§ CHALLENGES
1 > Answer these from the passage on Rydberg matter:
(a) Around what year was Rydberg matter predicted?
(b) How long can circular Rydberg states last at most?
(c) At the seventh excitation level, what bond distance did spectroscopy on K_{19} clusters show?
2 > Resume the passage on Rydberg matter from where it stops.

§ SOURCE
◆ ◆ ◆ ◆

= Rydberg matter =

Exotic phase of matter formed by Rydberg atoms

Rydberg matter is an exotic phase of matter formed by Rydberg atoms; it was predicted around 1980 by É. A. Manykin, M. I. Ozhovan (Ojovan) and P. P. Poluéktov. It has been formed from various elements like caesium, potassium, hydrogen and nitrogen; studies have been conducted on theoretical possibilities like sodium, beryllium, magnesium and calcium. It has been suggested to be a material that diffuse interstellar bands may arise from. Circular Rydberg states, where the outermost electron is found in a planar circular orbit, are the most long-lived, with lifetimes of up to several hours, and are the most common.

==Physical==

A 19-atom planar Rydberg matter cluster. At the seventh excitation level, spectroscopy on K_{19} clusters showed the bond distance to be 5.525 nm.

◆ ◆ ◆ ◆

§ MATERIAL PROVIDED
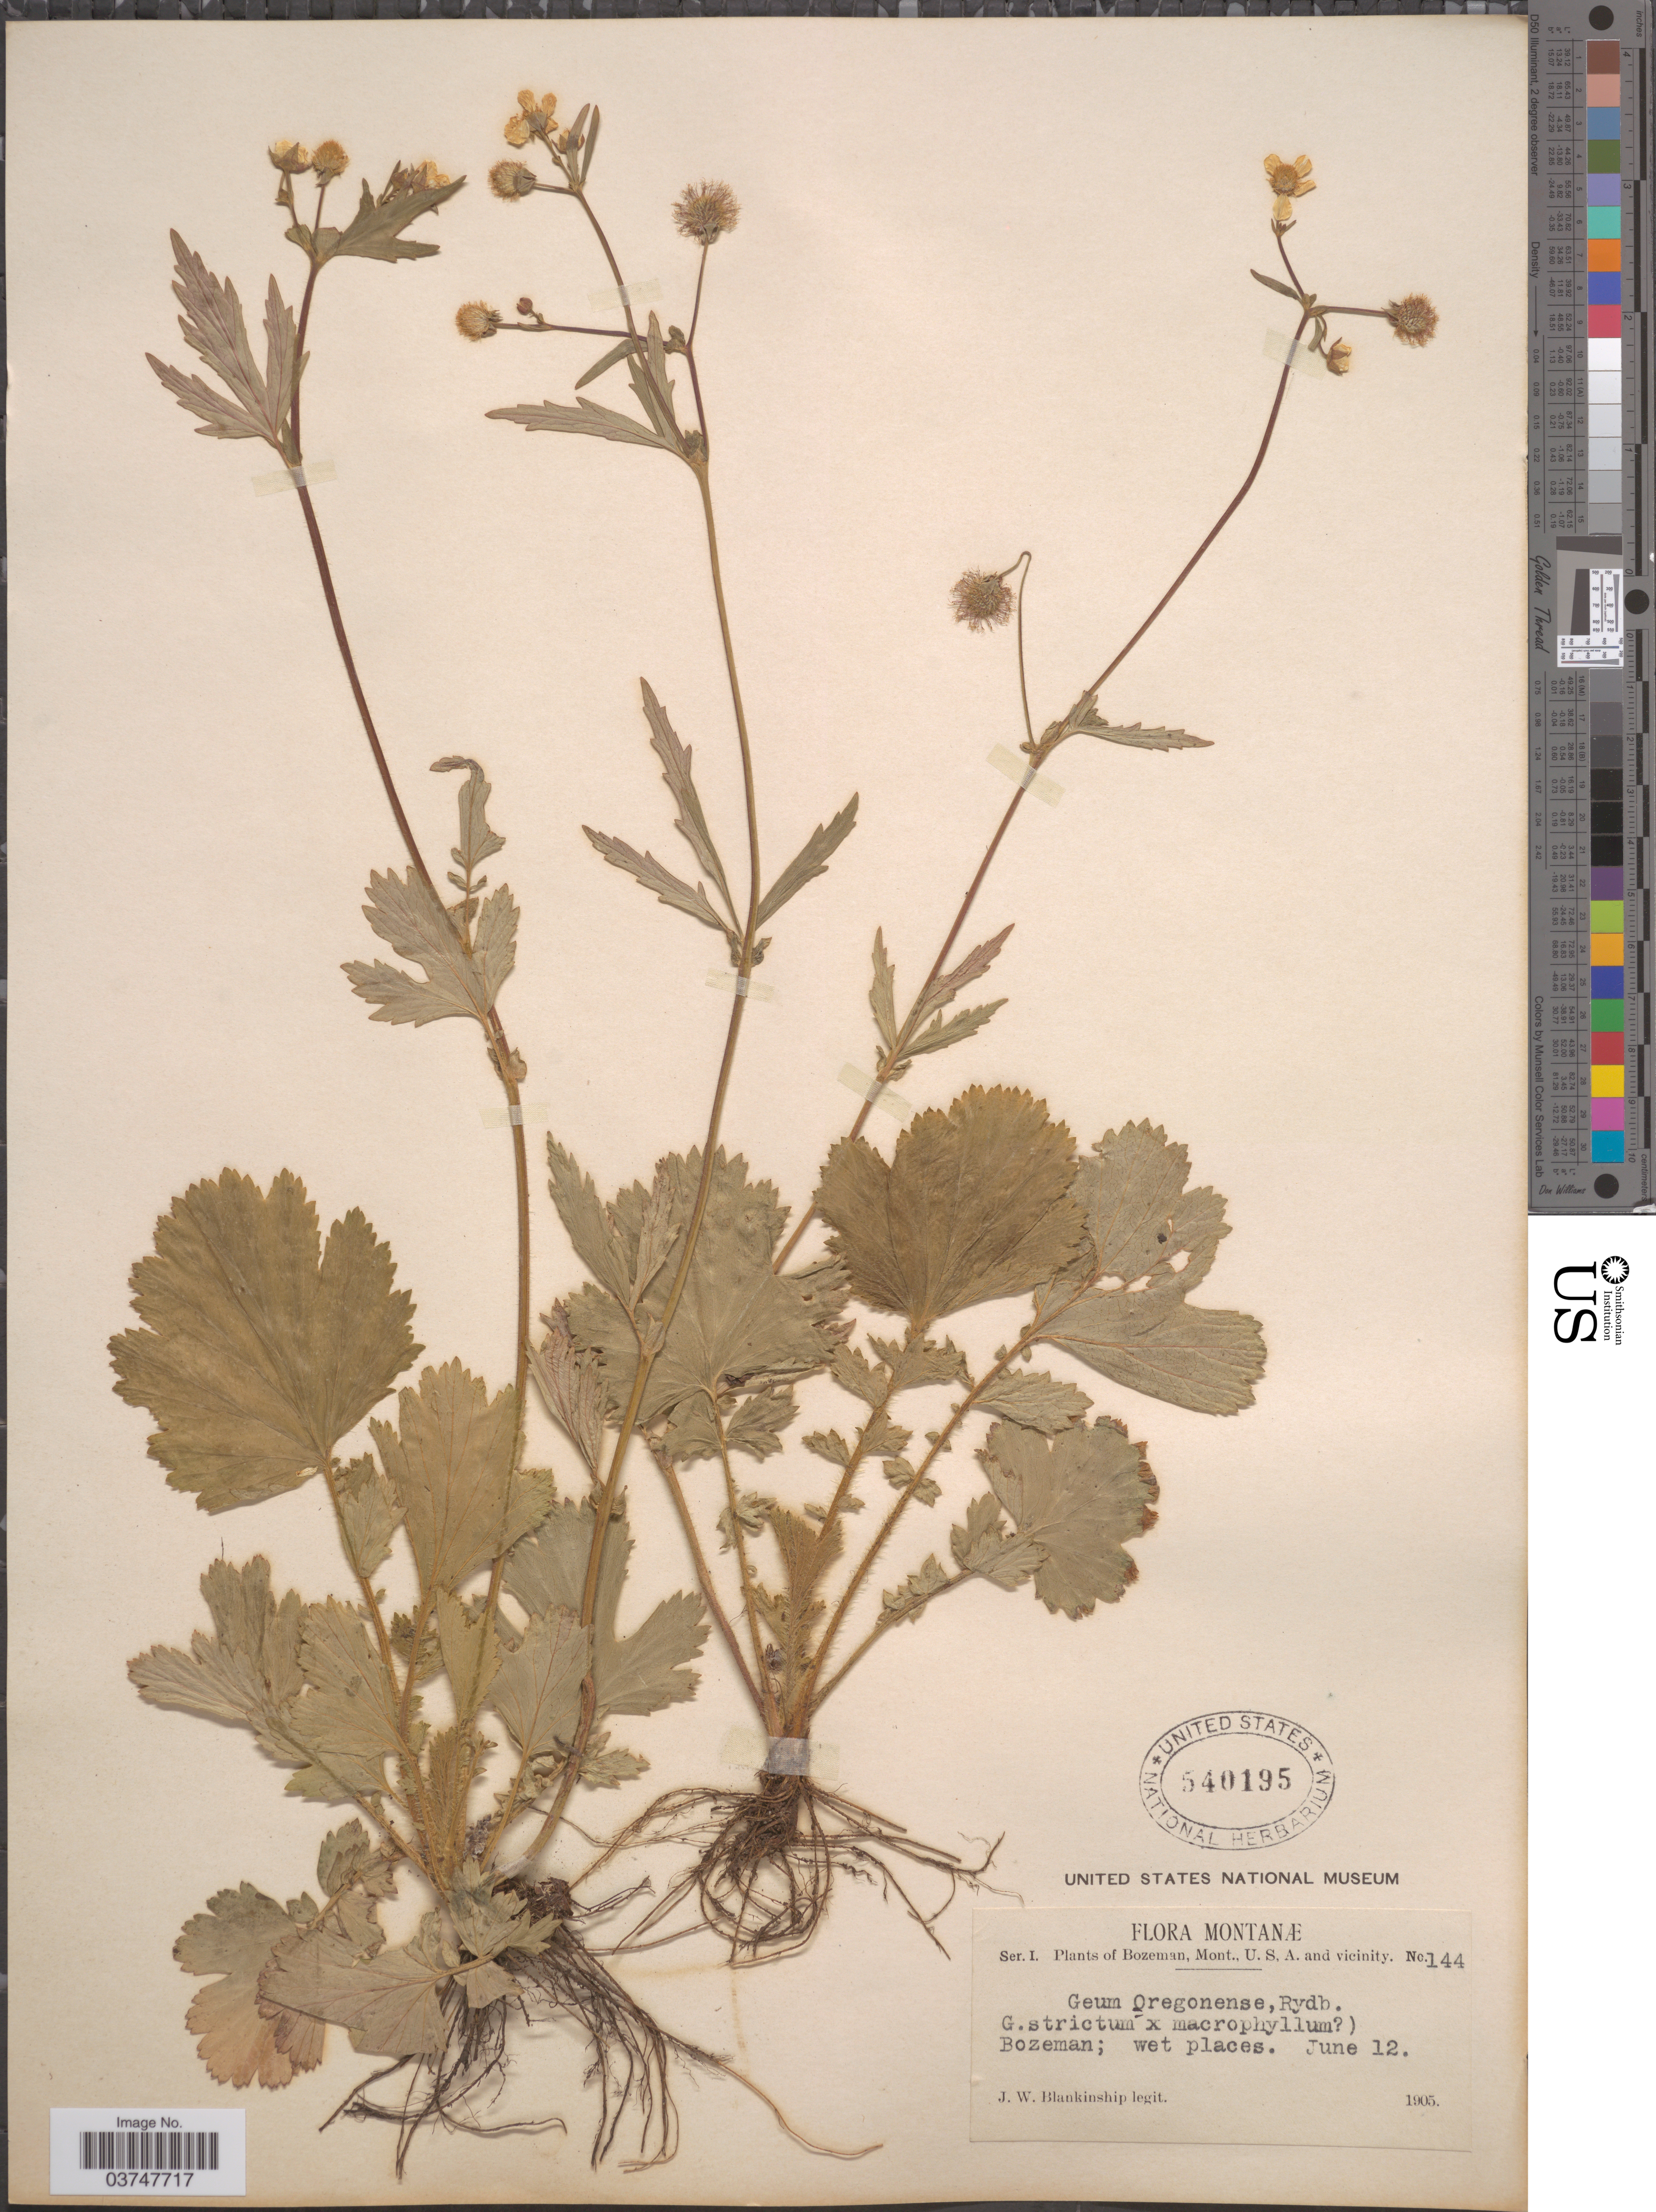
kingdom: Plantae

◆ ◆ ◆ ◆

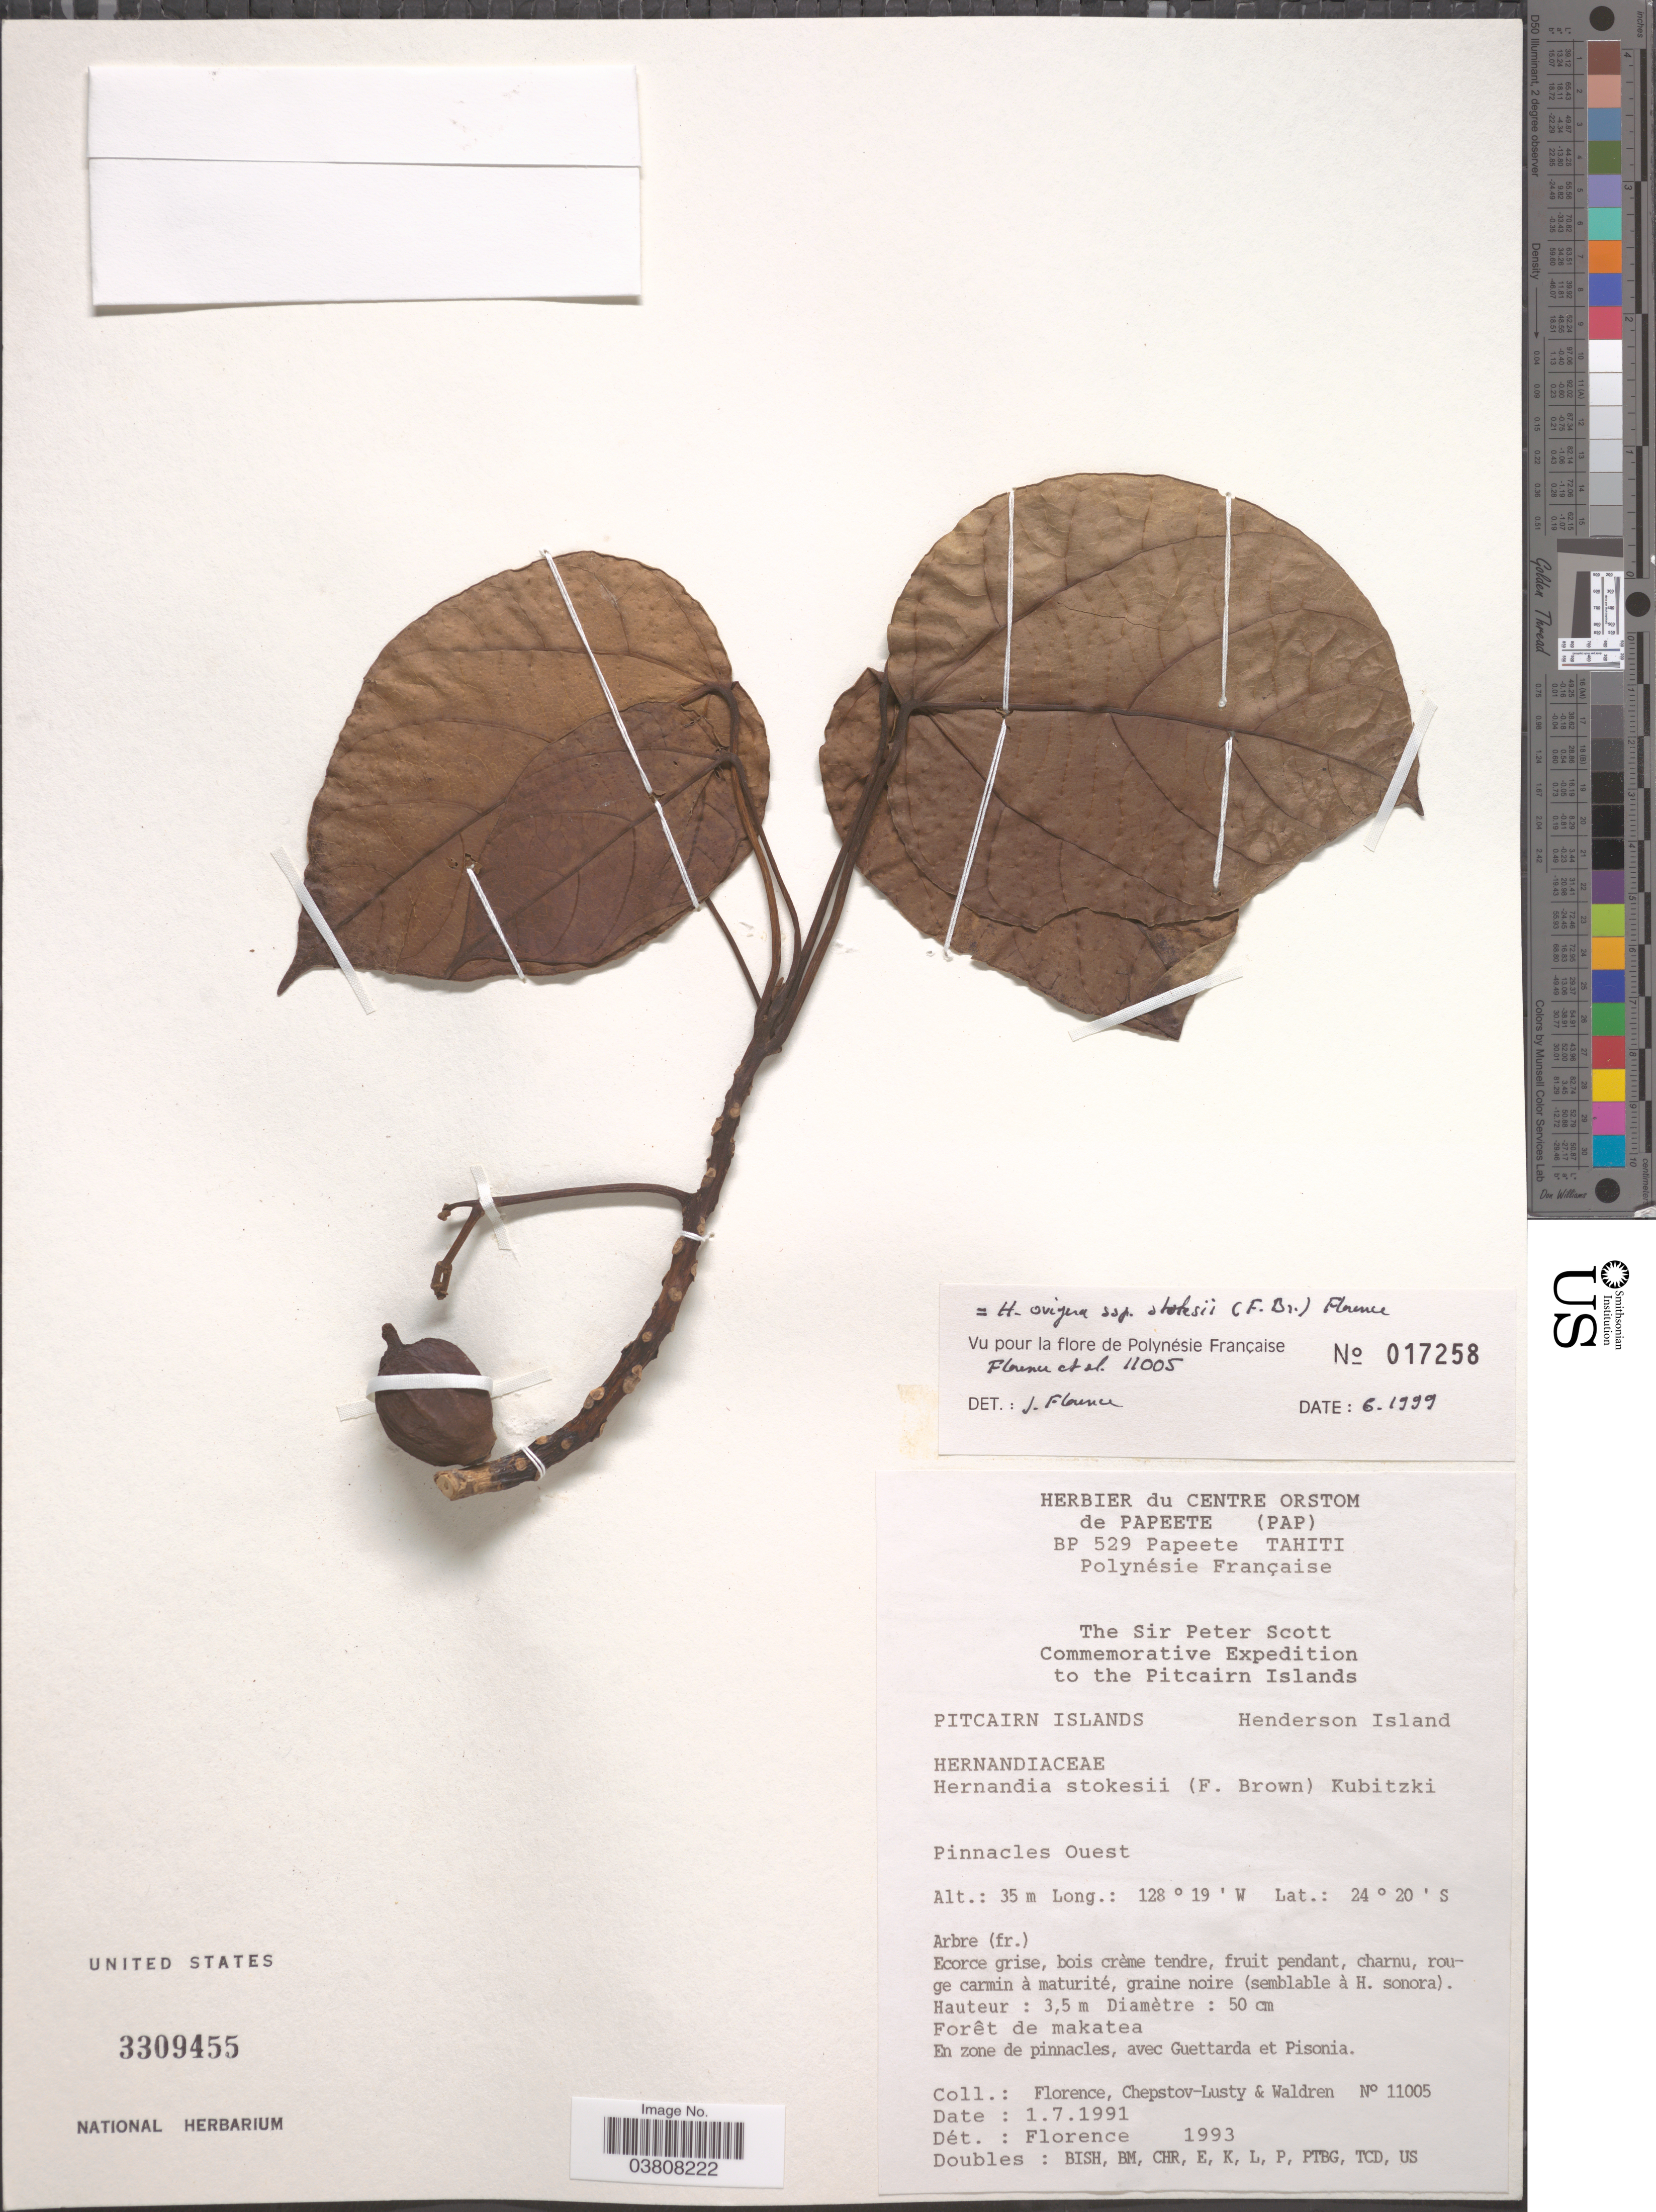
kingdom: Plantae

◆ ◆ ◆ ◆

§ RESULTS FOR THE EXERCISE
1 >
(a) Around 1980.
(b) Up to several hours.
(c) 5.525 nm.

2 >
Schematic of valence electron distribution in a Rydberg matter made of excited (n=10) Cs atoms

Rydberg matter consists of usually hexagonal planar clusters; these cannot be very big because of the retardation effect caused by the finite velocity of the speed of light. Hence, they are not gases or plasmas; nor are they solids or liquids; they are most similar to dusty plasmas with small clusters in a gas. Though Rydberg matter can be studied in the laboratory by laser probing, the largest cluster reported consists of only 91 atoms, but it has been shown to be behind extended clouds in space and the upper atmosphere of planets. Bonding in Rydberg matter is caused by delocalisation of the high-energy electrons to form an overall lower energy state. The way in which the electrons delocalise is to form standing waves on loops surrounding nuclei, creating quantised angular momentum and the defining characteristics of Rydberg matter. It is a generalised metal by way of the quantum numbers influencing loop size but restricted by the bonding requirement for strong electron correlation; it shows exchange-correlation properties similar to covalent bonding. Electronic excitation and vibrational motion of these bonds can be studied by Raman spectroscopy.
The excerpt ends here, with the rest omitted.